I used to leave a backup at my mom’s house.  Hard drives got bigger, and it became impractical, both in terms of time spent and DVDs used.  Now, I use Carbonite.  For a low yearly fee, Carbonite backs up a single local hard drive to their remote servers.  If you change a file, a new version gets backed up.  It happens in the background.  After the initial backup, it happens quickly, quietly and without slowing down your computer.  I highly recommend it.  (Just remember it’s not an archive service.  What Carbonite is doing is synchronizing your hard drive with files on their server.  If you delete something, they will too—after a specified period, of course, because what good’s a backup if you can’t restore things you’ve accidentally erased?)

I also use Second Copy.  It works in much the same way as Carbonite, except that it’s making a local copy—to an internal or external drive or to another PC on your network.  There’s no yearly fee.  You buy the software, install it, and that’s it (unless you decide to upgrade to a newer version at some point).  I use it to synchronize the files on my laptop with those on my desktop machine as well as to make a backup to an external USB drive.

At any given moment, I’ve got three copies of my data in my office and one in the cloud.  Could I still lose it all?  Sure.  But, at that point, I think we’re all gonna have bigger problems.

My point—and my tip for this Tuesday—is that bits and bytes are fragile.  Do you know where your backups are?

Luck

Luck is where preparation meets opportunity.*

Or, sometimes, necessity.

My laptop crashed last week.  Just refused to boot up.  “Missing or corrupt system file.”

Dead.  Dead.  Door nail dead.

Today, I am writing this blog post on that same laptop.

I got lucky.  But I planned to be lucky.

Today’s Monday Miracle is two-fold.  It wasn’t a total hardware failure, and I was able to recover from the crash because I had the sense to be prepared for it when it came.

First, I had all of my installation disks for all of my software.  Second, I had a record of all the product keys and serial numbers that so many of them insist you enter when you try to reinstall.  Third, I had two complete and current backups of all my data.  Fourth, this happened once before—a number of years ago.

I can’t even remember whether the prior crash was this laptop or the previous one.  The point is I have experience.  And I took notes.  So, I knew what to do.

I lost some time, but nothing else.

My question to you today is are you going to plan to be lucky?  Or are you going to cross your fingers and hope everything always works out okay? (There’s a guy named Murphy that will give you good odds on that one.)

It’s not just about computers.

Do you get the oil changed in your car?  Do you know how to change a flat tire?  Does somebody have an extra key to your living space?  Have you thought about making and filing a copy of everything in your wallet?  Is your resumé up to date?  Do you have an emergency fund?  Insurance policies?

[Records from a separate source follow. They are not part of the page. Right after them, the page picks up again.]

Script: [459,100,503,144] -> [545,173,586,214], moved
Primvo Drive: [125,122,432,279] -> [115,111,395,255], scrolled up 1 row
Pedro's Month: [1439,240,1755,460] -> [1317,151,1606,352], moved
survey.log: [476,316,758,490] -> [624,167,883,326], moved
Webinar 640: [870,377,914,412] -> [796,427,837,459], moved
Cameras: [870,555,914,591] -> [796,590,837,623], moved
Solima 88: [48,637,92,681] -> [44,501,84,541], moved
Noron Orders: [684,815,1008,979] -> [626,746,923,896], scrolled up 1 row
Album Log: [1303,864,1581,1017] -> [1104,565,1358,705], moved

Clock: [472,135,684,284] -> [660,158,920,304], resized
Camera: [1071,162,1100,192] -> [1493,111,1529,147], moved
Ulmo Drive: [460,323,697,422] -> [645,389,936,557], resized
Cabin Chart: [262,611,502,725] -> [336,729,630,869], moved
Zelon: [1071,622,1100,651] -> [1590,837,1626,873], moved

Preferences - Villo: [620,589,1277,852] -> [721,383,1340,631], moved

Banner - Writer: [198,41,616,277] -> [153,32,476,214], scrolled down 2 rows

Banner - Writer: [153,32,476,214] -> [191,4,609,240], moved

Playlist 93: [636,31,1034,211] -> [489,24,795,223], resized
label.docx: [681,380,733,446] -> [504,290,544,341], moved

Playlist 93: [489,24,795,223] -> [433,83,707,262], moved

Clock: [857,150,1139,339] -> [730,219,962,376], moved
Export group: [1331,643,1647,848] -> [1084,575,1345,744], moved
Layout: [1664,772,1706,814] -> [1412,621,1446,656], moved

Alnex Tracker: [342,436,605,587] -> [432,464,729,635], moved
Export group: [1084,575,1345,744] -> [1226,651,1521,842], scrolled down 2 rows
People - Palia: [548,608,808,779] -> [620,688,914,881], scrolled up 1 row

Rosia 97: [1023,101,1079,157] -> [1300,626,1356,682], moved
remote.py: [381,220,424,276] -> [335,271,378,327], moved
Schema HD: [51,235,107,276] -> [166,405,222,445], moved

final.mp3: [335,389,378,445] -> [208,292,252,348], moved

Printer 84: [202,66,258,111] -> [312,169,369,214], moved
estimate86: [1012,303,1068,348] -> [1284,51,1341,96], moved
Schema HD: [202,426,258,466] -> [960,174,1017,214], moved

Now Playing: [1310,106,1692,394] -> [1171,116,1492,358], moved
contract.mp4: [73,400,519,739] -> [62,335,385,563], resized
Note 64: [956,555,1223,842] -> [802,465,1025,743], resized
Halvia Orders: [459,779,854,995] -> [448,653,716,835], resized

Are you reading something every day about the industry that you’re in or that you want to join?  Have you stretched yourself lately?  Learned a new skill?  Added some new people to your network?  Re-connected with some old acquaintances?

If something unforeseen happened—good or bad—are you equipped to leverage the good and minimize the bad?

Luck doesn’t just happen.  Unless you’ve got a winning lottery ticket—and even then, you had to buy it.